- _摘录_:

[toc]
Notes
基础算法
快速排序
$O(nlog^n)$
- 确定分界点:$q[l],q[r],q[l + r >> 1]$ ,随机
- 调整范围:始终让中点左侧满足小于等于x,右侧大于等于x
- 递归处理左右两段
void qsort(int l, int r) {
if (l >= r) return;
int i = l - 1, j = r + 1, x = q[l + r >> 1];
while (i < j) {
while (q[++i] < x);
while (q[--j] > x);
if (i < j) swap(q[i], q[j]);
}
qsort(l, j);
qsort(j + 1, r);
}
归并排序
$O(nlog^n)$
- 把数组$a$从中间一分为二
- 分别将每个部分的最小值放入新的数组$t$中(每个数组都有序)
- 当一个数组的指针指向最后一个时,另一个数组全部放入$t$中
时间复杂度 $nlog^n$
void msort(int l, int r) {
if (l >= r) return;
int mid = l + r >> 1;
msort(l, mid), msort(mid + 1, r);
int k = 0, i = l, j = mid + 1;
while (i <= mid && j <= r)

- _小任务_: 把这段排序算法笔记中从“- 当一个数组的指针指向最后一个时,另一个数组全部放入$t$中”到“mid && j <= r)”之间的内容（首尾都算在内）原样重写一遍。

- _所给材料_:
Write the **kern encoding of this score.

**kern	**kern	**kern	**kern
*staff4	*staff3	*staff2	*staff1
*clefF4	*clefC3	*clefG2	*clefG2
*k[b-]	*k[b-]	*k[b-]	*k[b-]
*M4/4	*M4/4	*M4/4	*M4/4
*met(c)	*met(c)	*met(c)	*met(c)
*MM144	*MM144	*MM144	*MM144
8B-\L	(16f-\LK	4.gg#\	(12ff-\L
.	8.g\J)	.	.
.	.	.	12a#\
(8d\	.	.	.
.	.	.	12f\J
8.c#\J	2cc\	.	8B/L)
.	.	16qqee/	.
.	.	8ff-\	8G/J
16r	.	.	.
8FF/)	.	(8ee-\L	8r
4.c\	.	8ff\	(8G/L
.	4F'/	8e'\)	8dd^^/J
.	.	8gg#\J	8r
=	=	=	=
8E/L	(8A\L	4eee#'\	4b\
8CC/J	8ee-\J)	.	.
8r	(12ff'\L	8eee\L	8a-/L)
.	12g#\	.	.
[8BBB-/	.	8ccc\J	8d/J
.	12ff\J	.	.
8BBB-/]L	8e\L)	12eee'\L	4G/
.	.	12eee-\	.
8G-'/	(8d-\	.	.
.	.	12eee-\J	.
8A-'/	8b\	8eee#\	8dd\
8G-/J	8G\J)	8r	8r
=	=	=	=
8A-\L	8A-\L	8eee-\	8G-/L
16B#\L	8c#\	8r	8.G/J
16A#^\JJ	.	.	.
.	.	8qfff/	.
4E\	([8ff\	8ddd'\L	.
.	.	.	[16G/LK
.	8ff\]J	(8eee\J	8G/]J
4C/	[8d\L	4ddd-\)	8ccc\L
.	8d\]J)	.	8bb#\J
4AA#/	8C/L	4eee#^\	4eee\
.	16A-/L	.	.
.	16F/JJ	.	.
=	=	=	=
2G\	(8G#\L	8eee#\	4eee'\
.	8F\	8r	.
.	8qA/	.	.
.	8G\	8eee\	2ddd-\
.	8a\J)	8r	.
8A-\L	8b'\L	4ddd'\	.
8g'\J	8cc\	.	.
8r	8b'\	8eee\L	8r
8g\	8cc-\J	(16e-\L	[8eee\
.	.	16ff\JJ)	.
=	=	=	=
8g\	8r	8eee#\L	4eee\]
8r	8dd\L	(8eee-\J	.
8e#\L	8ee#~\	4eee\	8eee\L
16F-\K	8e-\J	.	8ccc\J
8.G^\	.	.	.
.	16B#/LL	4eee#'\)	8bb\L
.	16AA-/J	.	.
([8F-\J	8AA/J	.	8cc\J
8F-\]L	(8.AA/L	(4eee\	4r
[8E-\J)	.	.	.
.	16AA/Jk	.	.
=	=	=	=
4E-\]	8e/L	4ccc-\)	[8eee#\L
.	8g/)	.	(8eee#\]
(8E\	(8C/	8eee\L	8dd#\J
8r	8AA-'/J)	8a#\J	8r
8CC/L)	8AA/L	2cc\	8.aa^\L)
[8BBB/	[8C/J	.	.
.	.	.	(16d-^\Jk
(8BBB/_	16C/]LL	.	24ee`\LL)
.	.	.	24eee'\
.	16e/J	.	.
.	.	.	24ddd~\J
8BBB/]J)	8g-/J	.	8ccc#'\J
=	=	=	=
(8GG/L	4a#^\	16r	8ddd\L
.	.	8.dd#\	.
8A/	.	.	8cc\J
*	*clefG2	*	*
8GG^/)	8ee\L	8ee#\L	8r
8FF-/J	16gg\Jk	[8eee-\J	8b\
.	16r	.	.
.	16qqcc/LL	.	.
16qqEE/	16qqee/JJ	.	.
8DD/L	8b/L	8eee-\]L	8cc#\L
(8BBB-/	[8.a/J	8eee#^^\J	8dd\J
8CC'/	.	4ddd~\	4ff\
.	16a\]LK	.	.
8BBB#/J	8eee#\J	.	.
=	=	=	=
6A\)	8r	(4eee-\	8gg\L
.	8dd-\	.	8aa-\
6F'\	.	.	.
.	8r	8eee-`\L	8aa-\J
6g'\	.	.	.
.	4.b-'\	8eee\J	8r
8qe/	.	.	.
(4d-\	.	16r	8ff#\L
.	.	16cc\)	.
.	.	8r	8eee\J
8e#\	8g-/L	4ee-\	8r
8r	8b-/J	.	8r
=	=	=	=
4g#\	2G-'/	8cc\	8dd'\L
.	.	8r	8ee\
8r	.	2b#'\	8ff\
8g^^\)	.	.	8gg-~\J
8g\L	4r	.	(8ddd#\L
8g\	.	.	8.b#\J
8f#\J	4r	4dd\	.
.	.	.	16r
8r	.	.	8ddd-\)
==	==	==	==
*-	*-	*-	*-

- _任务结果_:
- 当一个数组的指针指向最后一个时,另一个数组全部放入$t$中
时间复杂度 $nlog^n$
void msort(int l, int r) {
if (l >= r) return;
int mid = l + r >> 1;
msort(l, mid), msort(mid + 1, r);
int k = 0, i = l, j = mid + 1;
while (i <= mid && j <= r)